Minutes after the news broke that Scotiabank is buying ING Direct Canada for $3.1 billion, customers of the online bank began to express their dissatisfaction via social media. A number of clients announced their intention to move their money elsewhere on MoneySense’s Facebook page. “Yuck!” wrote Toronto’s Ryan Rocheleau. “I always prided myself on not doing truck or trade with the Big 5.”

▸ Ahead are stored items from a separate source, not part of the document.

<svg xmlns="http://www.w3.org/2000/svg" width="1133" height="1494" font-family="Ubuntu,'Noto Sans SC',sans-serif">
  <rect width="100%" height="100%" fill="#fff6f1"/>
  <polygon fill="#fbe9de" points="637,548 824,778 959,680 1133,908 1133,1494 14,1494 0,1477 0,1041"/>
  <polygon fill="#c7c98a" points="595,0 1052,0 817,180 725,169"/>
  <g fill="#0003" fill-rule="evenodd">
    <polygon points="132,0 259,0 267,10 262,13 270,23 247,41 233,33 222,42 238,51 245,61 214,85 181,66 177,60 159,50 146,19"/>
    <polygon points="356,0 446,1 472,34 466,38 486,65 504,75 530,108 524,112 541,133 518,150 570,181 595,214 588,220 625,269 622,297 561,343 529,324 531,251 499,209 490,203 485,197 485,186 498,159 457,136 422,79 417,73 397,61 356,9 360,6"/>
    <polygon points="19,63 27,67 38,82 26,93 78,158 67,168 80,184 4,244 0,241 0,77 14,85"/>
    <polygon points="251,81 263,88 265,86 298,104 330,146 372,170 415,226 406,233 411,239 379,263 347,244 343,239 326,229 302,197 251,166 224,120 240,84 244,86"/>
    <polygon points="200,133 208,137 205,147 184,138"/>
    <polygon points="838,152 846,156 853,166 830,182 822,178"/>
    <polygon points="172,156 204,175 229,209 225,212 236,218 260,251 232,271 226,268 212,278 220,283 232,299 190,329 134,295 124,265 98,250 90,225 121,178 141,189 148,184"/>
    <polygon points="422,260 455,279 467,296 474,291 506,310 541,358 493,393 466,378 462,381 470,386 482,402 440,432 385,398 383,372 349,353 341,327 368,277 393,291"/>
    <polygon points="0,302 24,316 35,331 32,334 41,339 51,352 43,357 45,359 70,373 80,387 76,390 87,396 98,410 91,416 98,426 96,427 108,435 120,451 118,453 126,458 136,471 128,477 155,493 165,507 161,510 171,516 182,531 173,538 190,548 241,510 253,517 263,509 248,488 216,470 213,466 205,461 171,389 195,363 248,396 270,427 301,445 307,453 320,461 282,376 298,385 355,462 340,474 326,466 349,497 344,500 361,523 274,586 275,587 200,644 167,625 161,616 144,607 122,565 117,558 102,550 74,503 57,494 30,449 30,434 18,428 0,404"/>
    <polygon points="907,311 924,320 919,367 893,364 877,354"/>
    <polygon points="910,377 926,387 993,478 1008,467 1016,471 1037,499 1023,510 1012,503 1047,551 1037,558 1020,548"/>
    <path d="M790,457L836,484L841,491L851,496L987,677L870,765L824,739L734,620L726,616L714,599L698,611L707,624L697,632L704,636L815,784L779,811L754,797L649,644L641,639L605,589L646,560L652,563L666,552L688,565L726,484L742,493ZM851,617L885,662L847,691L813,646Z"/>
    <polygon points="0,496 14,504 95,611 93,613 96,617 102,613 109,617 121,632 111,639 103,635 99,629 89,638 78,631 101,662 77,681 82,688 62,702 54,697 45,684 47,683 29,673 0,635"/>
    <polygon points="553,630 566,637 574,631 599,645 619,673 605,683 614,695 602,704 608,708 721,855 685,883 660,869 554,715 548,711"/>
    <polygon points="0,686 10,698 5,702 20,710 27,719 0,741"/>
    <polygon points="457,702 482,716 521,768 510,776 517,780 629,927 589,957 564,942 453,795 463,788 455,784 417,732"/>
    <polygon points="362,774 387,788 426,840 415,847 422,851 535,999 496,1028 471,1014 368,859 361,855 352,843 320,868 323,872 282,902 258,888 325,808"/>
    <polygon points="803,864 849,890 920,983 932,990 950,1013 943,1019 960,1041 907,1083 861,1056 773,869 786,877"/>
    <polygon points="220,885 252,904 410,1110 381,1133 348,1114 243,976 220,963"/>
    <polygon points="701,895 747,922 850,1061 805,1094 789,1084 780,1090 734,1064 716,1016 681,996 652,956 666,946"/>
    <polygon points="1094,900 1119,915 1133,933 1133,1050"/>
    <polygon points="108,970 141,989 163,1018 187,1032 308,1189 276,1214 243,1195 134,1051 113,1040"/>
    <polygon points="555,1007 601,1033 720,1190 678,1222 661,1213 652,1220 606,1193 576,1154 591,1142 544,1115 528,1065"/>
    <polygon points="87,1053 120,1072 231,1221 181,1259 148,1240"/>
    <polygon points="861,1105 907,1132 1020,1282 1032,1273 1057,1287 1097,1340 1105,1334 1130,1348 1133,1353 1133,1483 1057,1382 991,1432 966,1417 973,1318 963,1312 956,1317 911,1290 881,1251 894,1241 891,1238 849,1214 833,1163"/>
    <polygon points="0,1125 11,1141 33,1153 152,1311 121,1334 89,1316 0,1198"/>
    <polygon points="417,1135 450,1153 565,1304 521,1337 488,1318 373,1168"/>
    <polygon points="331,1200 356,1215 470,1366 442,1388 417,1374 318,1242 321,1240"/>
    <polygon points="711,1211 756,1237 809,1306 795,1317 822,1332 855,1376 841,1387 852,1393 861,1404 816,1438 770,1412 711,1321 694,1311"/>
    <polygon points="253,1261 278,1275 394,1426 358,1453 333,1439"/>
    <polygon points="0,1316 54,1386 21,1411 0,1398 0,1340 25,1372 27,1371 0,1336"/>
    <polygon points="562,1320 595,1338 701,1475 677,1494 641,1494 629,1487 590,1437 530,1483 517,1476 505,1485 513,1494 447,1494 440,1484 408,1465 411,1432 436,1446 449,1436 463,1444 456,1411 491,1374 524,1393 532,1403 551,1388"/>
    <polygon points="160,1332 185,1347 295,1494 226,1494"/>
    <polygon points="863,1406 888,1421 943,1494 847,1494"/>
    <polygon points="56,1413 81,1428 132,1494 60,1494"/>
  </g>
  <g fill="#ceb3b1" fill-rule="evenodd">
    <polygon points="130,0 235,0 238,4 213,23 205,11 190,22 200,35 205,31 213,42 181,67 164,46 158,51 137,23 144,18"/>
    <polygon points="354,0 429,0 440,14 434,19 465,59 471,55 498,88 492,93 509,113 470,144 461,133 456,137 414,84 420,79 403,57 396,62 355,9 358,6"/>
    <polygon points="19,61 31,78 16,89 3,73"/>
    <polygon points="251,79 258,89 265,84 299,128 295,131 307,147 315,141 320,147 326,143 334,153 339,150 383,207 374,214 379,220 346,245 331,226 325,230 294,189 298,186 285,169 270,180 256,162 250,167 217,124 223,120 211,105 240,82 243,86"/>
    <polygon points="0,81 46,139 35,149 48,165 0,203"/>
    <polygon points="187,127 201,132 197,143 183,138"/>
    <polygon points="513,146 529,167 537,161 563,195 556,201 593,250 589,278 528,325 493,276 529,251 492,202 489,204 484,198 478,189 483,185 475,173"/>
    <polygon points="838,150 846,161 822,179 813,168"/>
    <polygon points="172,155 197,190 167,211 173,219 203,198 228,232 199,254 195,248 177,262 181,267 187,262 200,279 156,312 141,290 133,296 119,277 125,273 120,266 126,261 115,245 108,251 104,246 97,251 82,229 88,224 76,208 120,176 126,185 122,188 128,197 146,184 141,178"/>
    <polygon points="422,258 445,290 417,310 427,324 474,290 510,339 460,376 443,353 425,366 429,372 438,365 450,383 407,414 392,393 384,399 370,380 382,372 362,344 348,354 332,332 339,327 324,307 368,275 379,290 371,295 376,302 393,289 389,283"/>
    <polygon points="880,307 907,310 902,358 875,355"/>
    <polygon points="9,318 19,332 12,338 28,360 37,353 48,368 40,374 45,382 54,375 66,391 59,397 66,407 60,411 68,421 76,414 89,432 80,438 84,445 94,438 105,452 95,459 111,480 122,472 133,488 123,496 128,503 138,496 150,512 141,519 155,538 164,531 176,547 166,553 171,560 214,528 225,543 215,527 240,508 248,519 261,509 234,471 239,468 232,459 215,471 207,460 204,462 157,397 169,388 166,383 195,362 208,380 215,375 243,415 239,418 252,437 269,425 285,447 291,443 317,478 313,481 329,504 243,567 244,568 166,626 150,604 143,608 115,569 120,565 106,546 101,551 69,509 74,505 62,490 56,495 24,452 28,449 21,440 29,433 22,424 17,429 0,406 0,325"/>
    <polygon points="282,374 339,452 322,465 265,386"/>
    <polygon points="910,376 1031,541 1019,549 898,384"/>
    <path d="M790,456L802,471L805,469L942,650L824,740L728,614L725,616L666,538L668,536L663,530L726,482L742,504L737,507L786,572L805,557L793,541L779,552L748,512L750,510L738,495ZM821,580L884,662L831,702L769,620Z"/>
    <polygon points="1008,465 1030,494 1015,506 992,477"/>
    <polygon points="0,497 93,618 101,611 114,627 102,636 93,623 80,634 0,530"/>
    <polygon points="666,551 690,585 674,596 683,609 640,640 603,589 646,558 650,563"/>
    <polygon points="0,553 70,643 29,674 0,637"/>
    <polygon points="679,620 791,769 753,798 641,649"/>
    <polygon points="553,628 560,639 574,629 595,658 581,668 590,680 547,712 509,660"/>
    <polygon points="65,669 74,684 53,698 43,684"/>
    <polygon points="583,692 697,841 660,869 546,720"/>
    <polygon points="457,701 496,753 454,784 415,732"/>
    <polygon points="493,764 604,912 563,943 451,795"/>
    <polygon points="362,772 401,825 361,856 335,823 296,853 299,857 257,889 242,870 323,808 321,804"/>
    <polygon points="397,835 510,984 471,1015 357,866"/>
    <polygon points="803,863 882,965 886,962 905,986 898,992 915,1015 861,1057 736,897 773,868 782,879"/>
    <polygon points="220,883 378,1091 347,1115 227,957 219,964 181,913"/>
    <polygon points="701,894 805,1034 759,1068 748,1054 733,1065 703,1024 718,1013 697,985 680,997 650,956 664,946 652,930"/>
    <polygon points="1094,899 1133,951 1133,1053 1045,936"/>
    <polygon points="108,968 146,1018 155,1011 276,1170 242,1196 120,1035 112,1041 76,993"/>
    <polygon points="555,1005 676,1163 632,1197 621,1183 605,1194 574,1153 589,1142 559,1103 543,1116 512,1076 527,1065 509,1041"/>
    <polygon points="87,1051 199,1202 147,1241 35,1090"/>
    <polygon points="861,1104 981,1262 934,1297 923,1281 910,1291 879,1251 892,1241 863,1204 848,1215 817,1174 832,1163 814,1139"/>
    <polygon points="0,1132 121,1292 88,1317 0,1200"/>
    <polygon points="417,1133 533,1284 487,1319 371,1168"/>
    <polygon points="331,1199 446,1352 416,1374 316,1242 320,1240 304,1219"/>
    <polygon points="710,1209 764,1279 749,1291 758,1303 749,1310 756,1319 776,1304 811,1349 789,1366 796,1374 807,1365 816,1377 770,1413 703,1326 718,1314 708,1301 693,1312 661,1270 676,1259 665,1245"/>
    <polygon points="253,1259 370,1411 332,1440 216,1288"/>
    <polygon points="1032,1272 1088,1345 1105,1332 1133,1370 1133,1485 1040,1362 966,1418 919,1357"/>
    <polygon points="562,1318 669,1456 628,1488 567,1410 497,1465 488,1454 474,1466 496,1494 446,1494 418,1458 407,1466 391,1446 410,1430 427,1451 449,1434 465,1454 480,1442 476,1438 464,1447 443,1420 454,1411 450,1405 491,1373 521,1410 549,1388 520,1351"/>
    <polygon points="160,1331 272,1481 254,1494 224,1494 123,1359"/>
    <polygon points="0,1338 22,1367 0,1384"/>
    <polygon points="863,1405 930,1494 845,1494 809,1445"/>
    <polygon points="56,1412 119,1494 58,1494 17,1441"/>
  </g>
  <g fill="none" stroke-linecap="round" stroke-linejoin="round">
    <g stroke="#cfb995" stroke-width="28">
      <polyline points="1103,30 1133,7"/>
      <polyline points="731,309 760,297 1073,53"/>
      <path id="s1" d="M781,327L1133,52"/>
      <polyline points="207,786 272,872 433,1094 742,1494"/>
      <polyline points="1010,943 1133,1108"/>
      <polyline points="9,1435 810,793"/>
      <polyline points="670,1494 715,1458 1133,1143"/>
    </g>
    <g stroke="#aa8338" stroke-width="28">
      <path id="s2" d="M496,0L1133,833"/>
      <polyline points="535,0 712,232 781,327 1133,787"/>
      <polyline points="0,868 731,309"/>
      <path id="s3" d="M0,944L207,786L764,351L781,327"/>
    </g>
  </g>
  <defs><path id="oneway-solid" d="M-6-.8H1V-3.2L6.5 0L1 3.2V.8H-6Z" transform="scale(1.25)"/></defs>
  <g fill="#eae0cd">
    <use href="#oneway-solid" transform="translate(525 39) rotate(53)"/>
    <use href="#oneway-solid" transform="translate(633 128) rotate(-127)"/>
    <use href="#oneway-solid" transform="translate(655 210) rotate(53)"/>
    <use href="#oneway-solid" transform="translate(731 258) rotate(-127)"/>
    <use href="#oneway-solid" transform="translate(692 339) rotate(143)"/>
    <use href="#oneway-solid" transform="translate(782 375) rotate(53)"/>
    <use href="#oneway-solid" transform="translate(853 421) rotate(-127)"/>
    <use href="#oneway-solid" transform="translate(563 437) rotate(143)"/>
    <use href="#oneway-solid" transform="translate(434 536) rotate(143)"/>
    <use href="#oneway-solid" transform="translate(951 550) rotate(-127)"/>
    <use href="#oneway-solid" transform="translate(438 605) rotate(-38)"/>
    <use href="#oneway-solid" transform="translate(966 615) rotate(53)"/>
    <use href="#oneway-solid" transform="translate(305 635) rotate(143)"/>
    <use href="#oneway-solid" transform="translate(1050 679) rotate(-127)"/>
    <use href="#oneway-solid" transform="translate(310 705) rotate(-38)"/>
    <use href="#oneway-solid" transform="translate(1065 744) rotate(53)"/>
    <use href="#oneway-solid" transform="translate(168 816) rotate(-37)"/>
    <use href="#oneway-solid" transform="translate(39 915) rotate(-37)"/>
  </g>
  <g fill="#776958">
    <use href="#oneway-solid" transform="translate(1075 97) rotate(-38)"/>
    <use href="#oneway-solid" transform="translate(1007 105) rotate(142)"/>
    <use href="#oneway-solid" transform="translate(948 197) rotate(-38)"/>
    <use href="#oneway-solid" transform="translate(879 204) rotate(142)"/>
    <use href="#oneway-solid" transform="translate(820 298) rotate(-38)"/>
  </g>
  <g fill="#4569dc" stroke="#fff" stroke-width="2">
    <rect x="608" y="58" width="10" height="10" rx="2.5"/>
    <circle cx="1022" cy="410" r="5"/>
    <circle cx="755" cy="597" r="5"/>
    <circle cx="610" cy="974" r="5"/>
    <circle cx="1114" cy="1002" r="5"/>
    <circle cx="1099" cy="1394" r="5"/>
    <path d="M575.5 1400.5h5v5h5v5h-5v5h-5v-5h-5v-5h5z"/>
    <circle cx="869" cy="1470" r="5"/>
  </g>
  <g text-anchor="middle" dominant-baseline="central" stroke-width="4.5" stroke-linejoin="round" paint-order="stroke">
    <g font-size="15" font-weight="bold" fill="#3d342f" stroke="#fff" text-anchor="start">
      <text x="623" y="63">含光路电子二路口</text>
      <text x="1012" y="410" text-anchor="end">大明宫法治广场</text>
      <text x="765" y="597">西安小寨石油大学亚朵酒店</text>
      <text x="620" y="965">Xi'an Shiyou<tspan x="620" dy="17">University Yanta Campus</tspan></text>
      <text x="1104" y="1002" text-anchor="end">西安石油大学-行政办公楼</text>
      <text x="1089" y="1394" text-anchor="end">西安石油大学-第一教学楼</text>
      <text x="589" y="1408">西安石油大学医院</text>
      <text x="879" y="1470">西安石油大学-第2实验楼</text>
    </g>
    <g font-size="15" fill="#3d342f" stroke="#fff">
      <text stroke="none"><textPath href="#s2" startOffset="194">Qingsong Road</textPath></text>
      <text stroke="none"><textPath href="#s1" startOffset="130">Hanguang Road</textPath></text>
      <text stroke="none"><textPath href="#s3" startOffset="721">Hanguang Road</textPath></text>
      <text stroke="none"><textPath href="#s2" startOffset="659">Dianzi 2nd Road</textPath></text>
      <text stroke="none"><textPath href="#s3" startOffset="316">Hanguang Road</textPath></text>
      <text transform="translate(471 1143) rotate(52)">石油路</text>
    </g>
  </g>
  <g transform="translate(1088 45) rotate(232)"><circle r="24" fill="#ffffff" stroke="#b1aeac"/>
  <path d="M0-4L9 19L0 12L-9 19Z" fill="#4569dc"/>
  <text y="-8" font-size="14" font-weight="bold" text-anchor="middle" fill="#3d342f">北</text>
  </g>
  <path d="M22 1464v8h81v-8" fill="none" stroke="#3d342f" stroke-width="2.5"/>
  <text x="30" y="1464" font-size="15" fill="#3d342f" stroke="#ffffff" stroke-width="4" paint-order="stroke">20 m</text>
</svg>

Netherlands-based ING Direct shook up the industry when it introduced the first Canadian no-fee high-interest savings account in 1997. The virtual bank later began offering competitive mortgages, but unlike the banks, it posts its real rates online rather than forcing you to haggle at the branch. ING also bested the banks by offering low-fee mutual funds and no-fee chequing accounts that pay interest. In the last 15 years, the virtual bank picked up 1.8 million loyal Canadian customers and prompted the major banks, as well as other players like Ally Bank and CIBC-backed President’s Choice Financial, to offer some similar products.
Does the Scotia deal mean ING’s days as a market leader are over? Rotman School of Management professor Laurence Booth thinks so. “ING will not stay the same. In two years’ time, it will be totally integrated into Scotia.” He expects that over time, the new owners will look for efficiencies and eliminate the separate products offered by ING. If the housing market continues to cool, for instance, they’ll probably do away with duplicate mortgage products first, says Booth.

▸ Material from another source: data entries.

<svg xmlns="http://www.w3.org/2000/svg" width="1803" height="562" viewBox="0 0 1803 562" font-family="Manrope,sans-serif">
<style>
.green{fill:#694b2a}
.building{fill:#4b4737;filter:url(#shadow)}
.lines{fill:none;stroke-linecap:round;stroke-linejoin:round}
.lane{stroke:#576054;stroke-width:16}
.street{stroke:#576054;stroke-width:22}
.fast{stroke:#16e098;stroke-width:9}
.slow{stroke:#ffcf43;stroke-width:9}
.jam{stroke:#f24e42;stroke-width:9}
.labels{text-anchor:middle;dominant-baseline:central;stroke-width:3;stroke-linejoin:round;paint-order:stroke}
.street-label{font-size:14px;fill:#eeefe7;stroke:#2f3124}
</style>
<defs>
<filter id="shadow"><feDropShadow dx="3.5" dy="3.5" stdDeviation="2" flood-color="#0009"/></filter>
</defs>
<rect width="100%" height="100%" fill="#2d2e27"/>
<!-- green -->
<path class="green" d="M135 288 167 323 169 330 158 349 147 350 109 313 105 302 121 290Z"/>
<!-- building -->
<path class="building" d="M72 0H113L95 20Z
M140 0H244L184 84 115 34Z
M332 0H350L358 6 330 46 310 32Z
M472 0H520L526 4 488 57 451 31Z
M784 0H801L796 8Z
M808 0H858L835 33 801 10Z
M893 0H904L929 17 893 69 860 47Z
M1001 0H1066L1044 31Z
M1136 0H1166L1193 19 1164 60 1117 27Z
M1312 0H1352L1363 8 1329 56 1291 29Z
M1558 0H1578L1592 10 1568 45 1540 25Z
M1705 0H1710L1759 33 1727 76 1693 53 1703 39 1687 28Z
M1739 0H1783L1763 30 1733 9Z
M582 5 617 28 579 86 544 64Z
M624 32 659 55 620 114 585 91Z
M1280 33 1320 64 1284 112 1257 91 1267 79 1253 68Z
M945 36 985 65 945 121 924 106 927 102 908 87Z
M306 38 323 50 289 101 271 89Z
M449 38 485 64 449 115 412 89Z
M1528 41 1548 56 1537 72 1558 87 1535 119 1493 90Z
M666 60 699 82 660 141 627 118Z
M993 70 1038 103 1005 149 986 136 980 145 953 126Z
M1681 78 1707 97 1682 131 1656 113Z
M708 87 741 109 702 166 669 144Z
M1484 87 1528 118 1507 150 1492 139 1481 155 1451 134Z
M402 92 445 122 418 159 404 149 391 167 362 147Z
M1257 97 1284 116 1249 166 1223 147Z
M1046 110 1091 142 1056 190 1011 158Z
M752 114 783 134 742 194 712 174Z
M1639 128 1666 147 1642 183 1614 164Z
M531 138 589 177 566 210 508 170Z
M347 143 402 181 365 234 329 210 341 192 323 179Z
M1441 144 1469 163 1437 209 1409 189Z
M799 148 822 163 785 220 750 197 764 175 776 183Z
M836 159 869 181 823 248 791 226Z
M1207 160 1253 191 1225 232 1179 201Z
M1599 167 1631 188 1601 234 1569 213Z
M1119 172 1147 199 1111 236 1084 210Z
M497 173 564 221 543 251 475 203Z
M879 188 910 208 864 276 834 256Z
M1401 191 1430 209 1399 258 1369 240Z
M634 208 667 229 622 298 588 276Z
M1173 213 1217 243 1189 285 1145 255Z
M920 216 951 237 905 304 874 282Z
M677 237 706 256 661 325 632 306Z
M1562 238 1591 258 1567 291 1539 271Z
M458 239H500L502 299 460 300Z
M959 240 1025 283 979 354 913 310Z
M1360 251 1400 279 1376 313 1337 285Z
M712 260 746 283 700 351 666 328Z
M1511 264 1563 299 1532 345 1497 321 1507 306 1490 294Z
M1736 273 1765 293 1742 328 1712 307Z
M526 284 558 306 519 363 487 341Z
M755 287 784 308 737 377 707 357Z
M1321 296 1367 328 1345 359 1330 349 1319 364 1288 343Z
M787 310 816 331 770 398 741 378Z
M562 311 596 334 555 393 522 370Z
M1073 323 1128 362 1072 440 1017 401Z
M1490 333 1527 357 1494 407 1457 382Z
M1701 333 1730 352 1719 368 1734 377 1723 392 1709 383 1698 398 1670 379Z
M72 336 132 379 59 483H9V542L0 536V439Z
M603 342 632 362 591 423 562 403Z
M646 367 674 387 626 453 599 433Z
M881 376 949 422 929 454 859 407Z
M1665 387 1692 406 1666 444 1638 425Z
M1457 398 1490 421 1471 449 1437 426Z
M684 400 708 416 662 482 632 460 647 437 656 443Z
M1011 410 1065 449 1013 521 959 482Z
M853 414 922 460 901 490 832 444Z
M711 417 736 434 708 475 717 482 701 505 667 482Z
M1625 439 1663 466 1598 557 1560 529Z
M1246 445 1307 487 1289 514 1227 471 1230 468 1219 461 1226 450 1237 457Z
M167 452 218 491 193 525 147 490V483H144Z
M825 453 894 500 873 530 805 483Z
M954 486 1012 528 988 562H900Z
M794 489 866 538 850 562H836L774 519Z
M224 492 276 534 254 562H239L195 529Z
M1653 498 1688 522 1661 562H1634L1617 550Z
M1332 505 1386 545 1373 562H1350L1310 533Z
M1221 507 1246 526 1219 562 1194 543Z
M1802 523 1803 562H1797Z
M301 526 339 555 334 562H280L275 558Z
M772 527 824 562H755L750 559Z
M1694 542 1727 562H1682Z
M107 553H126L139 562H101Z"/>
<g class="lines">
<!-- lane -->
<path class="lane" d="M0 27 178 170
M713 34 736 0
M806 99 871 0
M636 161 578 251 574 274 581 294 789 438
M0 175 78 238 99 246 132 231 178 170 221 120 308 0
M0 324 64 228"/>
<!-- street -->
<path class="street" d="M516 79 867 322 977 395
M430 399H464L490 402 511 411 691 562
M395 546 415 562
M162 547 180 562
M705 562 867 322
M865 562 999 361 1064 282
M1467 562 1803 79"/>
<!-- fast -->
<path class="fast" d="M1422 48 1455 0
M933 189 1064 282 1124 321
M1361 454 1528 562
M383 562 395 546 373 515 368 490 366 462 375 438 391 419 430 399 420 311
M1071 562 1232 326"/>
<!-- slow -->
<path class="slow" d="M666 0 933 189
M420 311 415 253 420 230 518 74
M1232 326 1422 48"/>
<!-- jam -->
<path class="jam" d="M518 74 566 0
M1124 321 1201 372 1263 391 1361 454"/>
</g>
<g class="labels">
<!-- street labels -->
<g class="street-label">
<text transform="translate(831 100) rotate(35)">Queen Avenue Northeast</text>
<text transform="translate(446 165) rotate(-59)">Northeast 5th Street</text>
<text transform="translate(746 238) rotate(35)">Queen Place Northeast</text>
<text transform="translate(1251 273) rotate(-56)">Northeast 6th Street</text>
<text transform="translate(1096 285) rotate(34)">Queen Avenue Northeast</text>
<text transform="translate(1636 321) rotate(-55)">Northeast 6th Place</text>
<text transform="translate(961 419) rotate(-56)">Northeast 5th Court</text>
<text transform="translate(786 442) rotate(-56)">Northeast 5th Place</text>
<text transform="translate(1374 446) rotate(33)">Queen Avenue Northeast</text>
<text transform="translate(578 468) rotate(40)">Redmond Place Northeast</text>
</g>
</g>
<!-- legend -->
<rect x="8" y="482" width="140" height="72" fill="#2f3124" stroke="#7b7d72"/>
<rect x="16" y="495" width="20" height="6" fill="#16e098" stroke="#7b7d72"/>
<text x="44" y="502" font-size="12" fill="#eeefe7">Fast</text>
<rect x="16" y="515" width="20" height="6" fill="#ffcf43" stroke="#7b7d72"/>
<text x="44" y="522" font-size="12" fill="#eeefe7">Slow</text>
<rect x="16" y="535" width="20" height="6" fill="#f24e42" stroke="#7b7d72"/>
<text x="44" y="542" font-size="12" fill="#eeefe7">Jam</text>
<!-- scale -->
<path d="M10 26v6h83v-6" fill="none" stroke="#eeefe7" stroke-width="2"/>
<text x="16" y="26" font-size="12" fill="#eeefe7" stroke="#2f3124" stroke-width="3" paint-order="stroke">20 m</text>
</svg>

Scotiabank, however, promises ING clients the only thing that will fall by the wayside after the deal closes in December is the virtual bank’s logo. Anatol von Hahn, Scotia’s group head of Canadian banking, says ING’s management will stay on the job and make independent decisions about their products and rates long after the ink dries on the deal. “Scotiabank isn’t coming in to tell them what rates to pay or not pay,” he says.
Rocheleau isn’t convinced, but at the moment doesn’t know where else to park his money. “When credit unions go national and I can find one with no-fee chequing, I am gone.”